Island in Thunder Bay District, Ontario, Canada

Kelvin Island (île Kelvin) is a large island in the centre of Lake Nipigon, in Thunder Bay District in northwestern Ontario, Canada. It is named after the British scientist William Thomson, 1st Baron Kelvin (1824–1907).

The island has an area of about 10000 ha.
Frith Lake lies in the centre of the island, and there are six other unnamed lakes. Henry's Harbour is at the western tip, and Moose's Harbour is the middle on the eastern side.

==Geology==
Geological mapping of Kelvin Island in the 1980s found it to consist almost entirely of Proterozoic diabase. Cliffs and other outcrops along the shoreline of Kelvin Island expose predominately massive, medium-grained diabase and subordinate layered diabase. Shoreline exposures of quartz, amphibole diabase, poikilitic diabase, and diabase with pegmatitic patches or veins are uncommon. Only a single exposure each of anorthositic diabase and calcareous mudstone was mapped. An exposure of fine-grained, columnar jointed diabase is associated with the exposure of calcareous mudstone.

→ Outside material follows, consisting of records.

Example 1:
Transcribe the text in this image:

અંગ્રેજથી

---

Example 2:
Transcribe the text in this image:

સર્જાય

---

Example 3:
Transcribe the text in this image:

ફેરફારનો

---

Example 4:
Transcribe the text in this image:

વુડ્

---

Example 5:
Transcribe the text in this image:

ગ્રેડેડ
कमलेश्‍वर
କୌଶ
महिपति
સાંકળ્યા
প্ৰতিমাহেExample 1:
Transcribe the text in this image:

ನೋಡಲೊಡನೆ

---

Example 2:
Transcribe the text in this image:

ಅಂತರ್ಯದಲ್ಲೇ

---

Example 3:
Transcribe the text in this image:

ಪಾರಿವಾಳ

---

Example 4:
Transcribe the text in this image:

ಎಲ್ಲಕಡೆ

Regional geological mapping of the northern part of Lake Nipigon region indicates that the diabase underlying Kelvin Island are parts of a single igneous sill approximately 200 m thick. This sill grades from its base to top in a series of layers consisting of: 1.) a basal lower chill zone, 2.) coarse poikilitic diabase to medium-grained diabase, 3.) medium-grained diabase with coarse pegmatitic patches, and 4.) an upper 2 m of fine-grained to aphanitic diabase with columnar joints and is locally vesicular. The layer of medium-grained diabase locally displays igneous layering and contains zones of anorthosltic diabase. This sill is one of several diabase sills, cone sheets, and dikes, which are collectively known as either the Logan or Nipigon sills, that form extensive rock exposures in the northern part of Lake Nipigon region. These dikes and sills intrude Proterozoic sedimentary rocks, largely quartz arenites and mudstones known as the Sibley Group.

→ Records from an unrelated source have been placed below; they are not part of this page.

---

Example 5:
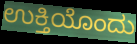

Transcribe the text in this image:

ಉಕ್ತಿಯೊಂದು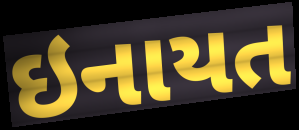
ઇનાયત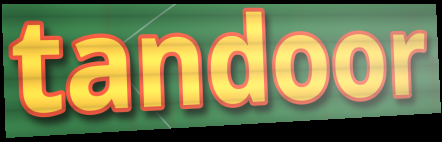
tandoor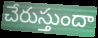
చేరుస్తుందా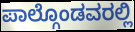
ಪಾಲ್ಗೊಂಡವರಲ್ಲಿ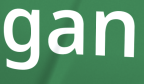
gan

Agates have reportedly been found on the beach along West Bay, which lies on the western shore of Lake Nipigon and west of Kelvin Island. Like the shoreline of Kelvin Island, the shoreline of West Bay consists largely of medium-grained diabase of the Nipigon sills.

==Ecology==
In 1964 the island had an estimated moose population of 0.48 for each 1 km2 as counted from the air.
Pellet group counts may give a higher estimate.

Kelvin Island is part of the Lake Nipigon Conservation Reserve.